Optimal assessment involves not only addressing an examinee’s current risk state but also anticipating factors that would change that risk state. For example, the examiner should consider questions such as these: Is the examinee’s sobriety tenuous? Is he or she involved in a volatile relationship that could escalate toward violence? Is an otherwise high-risk individual in a stable and protective relationship such that if the person lost the relationship, he or she would likely resume violence without the stability the relationship provides?

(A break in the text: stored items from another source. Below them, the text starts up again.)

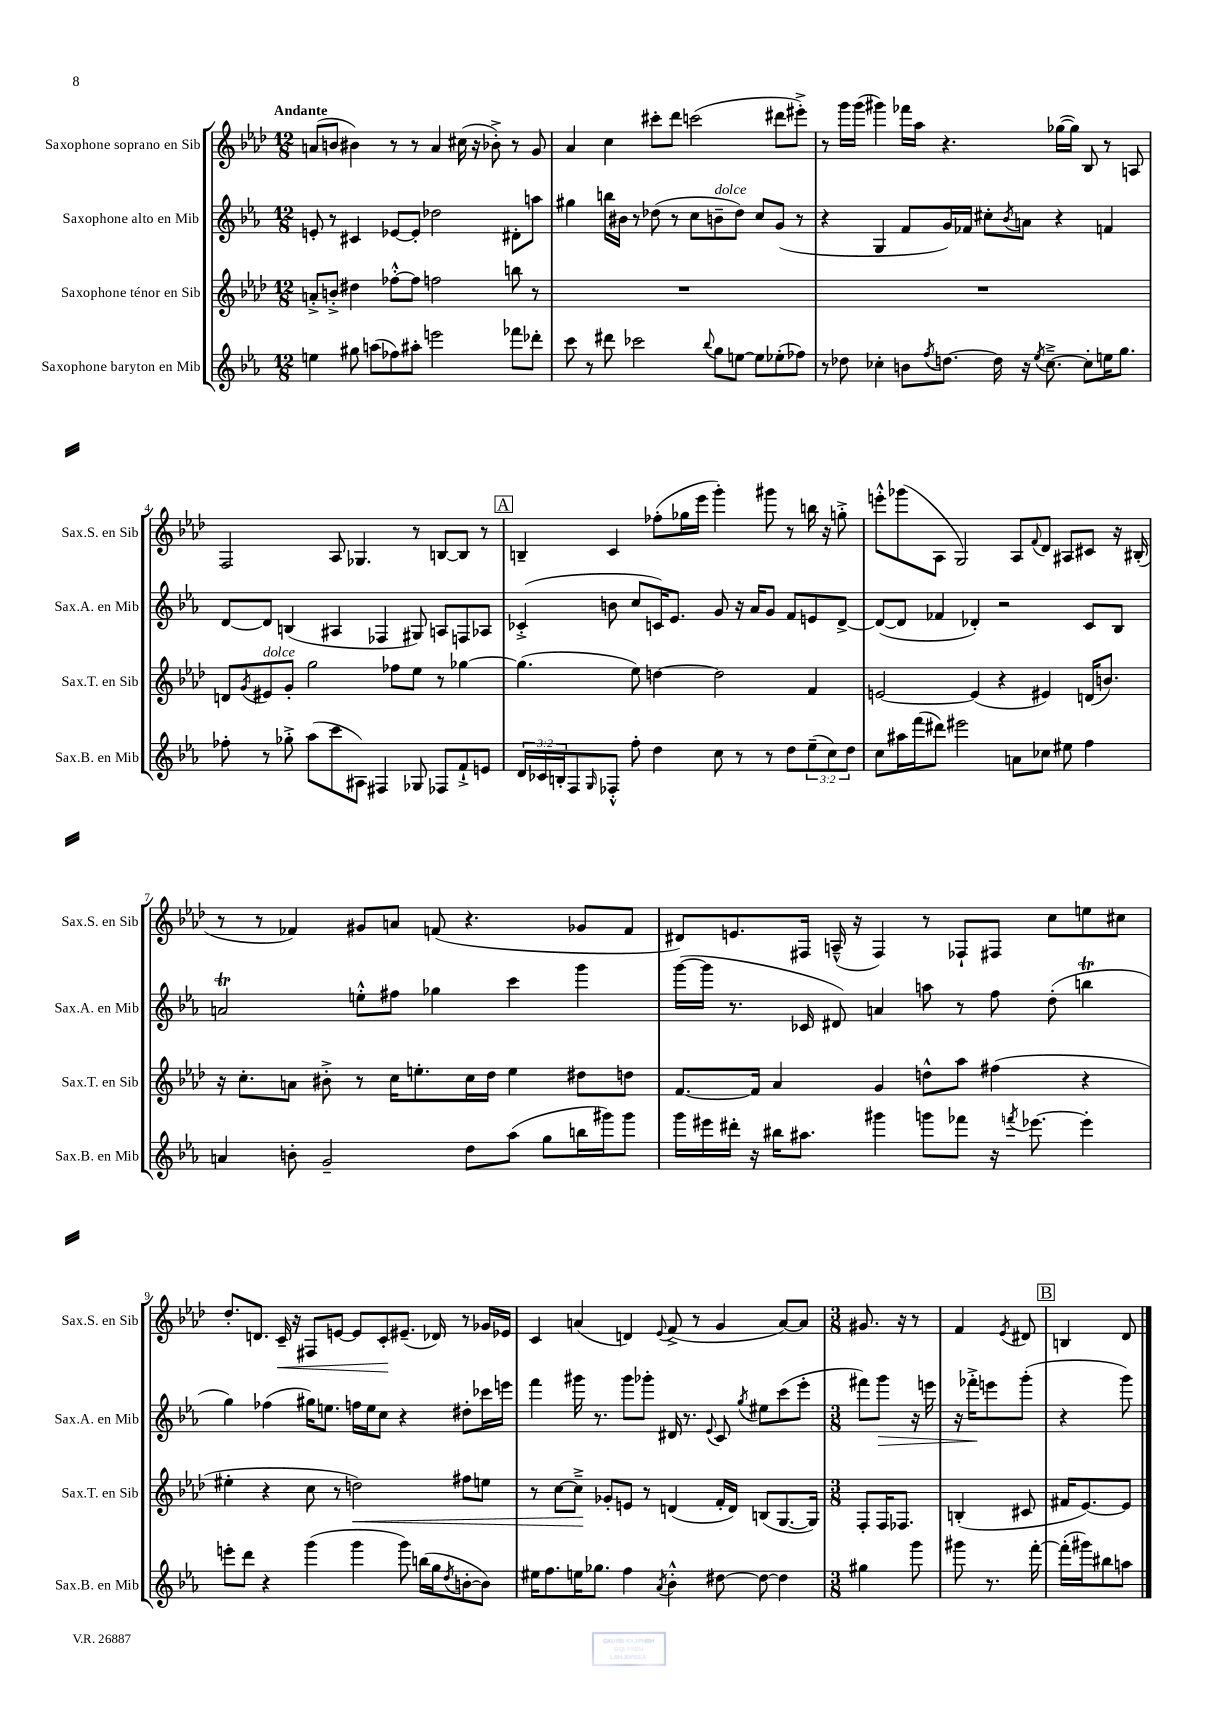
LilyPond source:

<<
\new StaffGroup <<
\new Staff = "s0" \with { instrumentName = "Saxophone soprano en Sib" shortInstrumentName = "Sax.S. en Sib" } {
    \clef treble \key aes \major \numericTimeSignature \time 12/8 \tempo "Andante"
    a'8( b'8 bis'4) r8 r8 a'4 cis''16( r16 bes'8-.->) r8 g'8 |
    aes'4 c''4 cis'''8-. des'''8 c'''2( dis'''8 eis'''8-.->) |
    r8 g'''16 g'''16( gis'''4) fes'''16 aes''16 r4. ges''16~( ges''16) bes8 r8 a8 |
    f2 aes8 ges4. r8 b8~ b8 r8 |
    \mark \markup { \box "A" } b4-- c'4 fes''8-.( ges''16 ees'''16 g'''4-.) gis'''8 r8 b''16 r16 g''8-.-> |
    e'''8-.-^ ges'''8( aes8 g2) aes8 \appoggiatura { f'8 } des'8 ais8 cis'8 r16 bis16-.( |
    r8 r8 fes'4) gis'8 a'8 f'8( r4. ges'8 f'8 |
    dis'8) e'8. fis16 a16---^( r16 fis4) r8 fes8-! fis8 c''8 e''8 cis''8 |
    des''8.-. d'8. c'16--\< r16 fis8 e'8~ e'8 c'8-.\! eis'8.--( des'16) r8 ges'16 ees'16 |
    c'4 a'4( d'4) \appoggiatura { ees'8 } f'8->( r8 g'4 a'8~) a'8 |
    \numericTimeSignature \time 3/8 gis'8. r16 r8 |
    f'4 \acciaccatura { ees'8 } dis'8 |
    \mark \markup { \box "B" } b4 des'8 \bar "|." |
}
\new Staff = "s1" \with { instrumentName = "Saxophone alto en Mib" shortInstrumentName = "Sax.A. en Mib" } {
    \clef treble \key ees \major \numericTimeSignature \time 12/8
    e'8-. r8 cis'4 ees'8~ ees'8-. des''2 dis'8-. a''8 |
    gis''4 b''16 bis'16 r8 des''8( r8 c''8 b'8--^\markup { \italic "dolce" } des''8) c''8 g'8( r8 |
    r4 g4 f'8 g'16) fes'16 cis''8-. \acciaccatura { bes'8 } a'8 r4 f'4 |
    d'8~ d'8 b4( ais4 fes4 gis8) a8 f8 aes8 |
    \mark \markup { \box "A" } ces'4-.->( b'8 c''8 c'16) ees'8. g'8 r16 aes'16 g'8 f'8 e'8 d'8~-> |
    d'8~( d'8 fes'4 des'4-.) r2 c'8 bes8 |
    a'2\trill e''8-.-^ fis''8 ges''4 c'''4 g'''4 |
    g'''16~( g'''16 r8. ces'16 dis'8) a'4 a''8 r8 f''8 d''8-.( b''4\trill |
    g''4) fes''4( gis''16) e''8. f''16 e''16 c''8 r4 dis''8-. ces'''16 e'''16 |
    f'''4 gis'''16 r8. gis'''8 ges'''8-. dis'16 r8. \appoggiatura { ees'8 } c'8 \acciaccatura { g''8 } eis''8 c'''8( ees'''8-. |
    \numericTimeSignature \time 3/8 fis'''8) g'''8\> r16 e'''16 |
    r16 fes'''16-.->\! e'''8 g'''8-.( |
    \mark \markup { \box "B" } r4 g'''8) \bar "|." |
}
\new Staff = "s2" \with { instrumentName = "Saxophone ténor en Sib" shortInstrumentName = "Sax.T. en Sib" } {
    \clef treble \key aes \major \numericTimeSignature \time 12/8
    a'8-.-> b'8-.-> dis''4 fes''8~-.-^ fes''8 f''2 b''8 r8 |
    R1. |
    R1. |
    d'8 \acciaccatura { g'8 } eis'8^\markup { \italic "dolce" } g'8-. g''2 fes''8 ees''8 r8 ges''4~ |
    \mark \markup { \box "A" } ges''4.( ees''8) d''4~ d''2 f'4 |
    e'2~ e'4( r4 eis'4) d'16( b'8.) |
    r16 c''8.-. a'8 bis'8-.-> r8 c''16 e''8.-. c''16 des''16 e''4 dis''8 d''8 |
    f'8.~ f'16 aes'4 g'4 d''8-^ aes''8 fis''4( r4 |
    eis''4-. r4 c''8 r8 d''2\<) fis''8 e''8 |
    r8 c''8~ c''8--->\! ges'8-. e'8 r8 d'4( f'16-. d'16) b8( g8.~ g16) |
    \numericTimeSignature \time 3/8 f8-. f16 fes8. |
    b4-.( cis'8 |
    \mark \markup { \box "B" } fis'16 ees'8.~) ees'8 \bar "|." |
}
\new Staff = "s3" \with { instrumentName = "Saxophone baryton en Mib" shortInstrumentName = "Sax.B. en Mib" } {
    \clef treble \key ees \major \numericTimeSignature \time 12/8 \override Staff.TupletNumber.text = #tuplet-number::calc-fraction-text
    e''4 gis''8 a''8( fes''8) ais''8-. e'''2 fes'''8 des'''8-. |
    c'''8 r8 dis'''8 ces'''2 \appoggiatura { bes''8 } g''8 e''8~ e''8 ees''8-.( fes''8) |
    r8 des''8 ces''4-. b'8 \acciaccatura { f''8 } d''8.~ d''16 r16 \acciaccatura { ees''8 } ces''8.~---> ces''8-. e''16 g''8. |
    fes''8-. r8 ges''8-.-> aes''8( c'''8 ais8) fis4 ges8 fes8 f'8-!-> e'8 |
    \mark \markup { \box "A" } \tuplet 3/2 { d'16 ces'16 b16-. } f8 \grace { g16 } fes8-.-^ f''8-. d''4 c''8 r8 r8 d''8 \tuplet 3/2 { ees''8--( c''8) d''8 } |
    c''8 ais''16 f'''16( dis'''8) eis'''2 a'8 ces''8 eis''8 f''4 |
    a'4 b'8-. g'2-- d''8 aes''8( g''8 b''16 gis'''16) gis'''8 |
    g'''16 eis'''16 dis'''16-. r16 bis''16 ais''8. gis'''4 g'''8 fes'''8 r16 \acciaccatura { f'''8 } ees'''8.~ ees'''4-. |
    e'''8-. d'''8 r4 g'''4( g'''4 g'''8) b''16( g''16 \acciaccatura { d''8 } b'8~-. b'8) |
    eis''16 f''8. e''16 ges''8. f''4 \acciaccatura { aes'8 } bes'4-.-^ dis''8~ dis''8~ dis''4 |
    \numericTimeSignature \time 3/8 gis''4 g'''8 |
    gis'''8 r8. f'''16~-. |
    \mark \markup { \box "B" } f'''16-.( gis'''16) bis''8 a''8 \bar "|." |
}
>>
>>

Evaluators may perceive a change in risk state because the examinee conveys—whether to the evaluator or to others—a threat of violence or a desire to harm someone. Patients may convey threats in a manner that is overt and intentional, or inadvertent and accidental. In either scenario, authorities use the term “threat leakage” to describe situations in which an individual conveys to a third party the intent to harm a target (Meloy and O’Toole 2011). In addition to threatening statements or articulated desires, threat leakage may include behaviors that leave a clinician concerned that the patient poses a threat to one or more particular victims. For instance, an examinee who loses a relationship or a job, increasingly ruminates on a grievance against the ex-partner or ex-supervisor who caused the loss, and increasingly knows the whereabouts of that person, may pose a threat even if he or she has not explicitly articulated a threat.
Conclusion
The field of violence risk assessment has developed extensive data regarding the rates and correlates of violence, particularly among individuals with mental illness. Clinicians now have a wealth of knowledge to inform risk assessments and a range of well-researched assessment techniques to employ. They need not rely on the unstructured and impressionistic judgments that were common in the past. Moving forward, the challenge will be to employ these best practices in consistent and transparent ways that help courts and facilities employ the best risk management practices.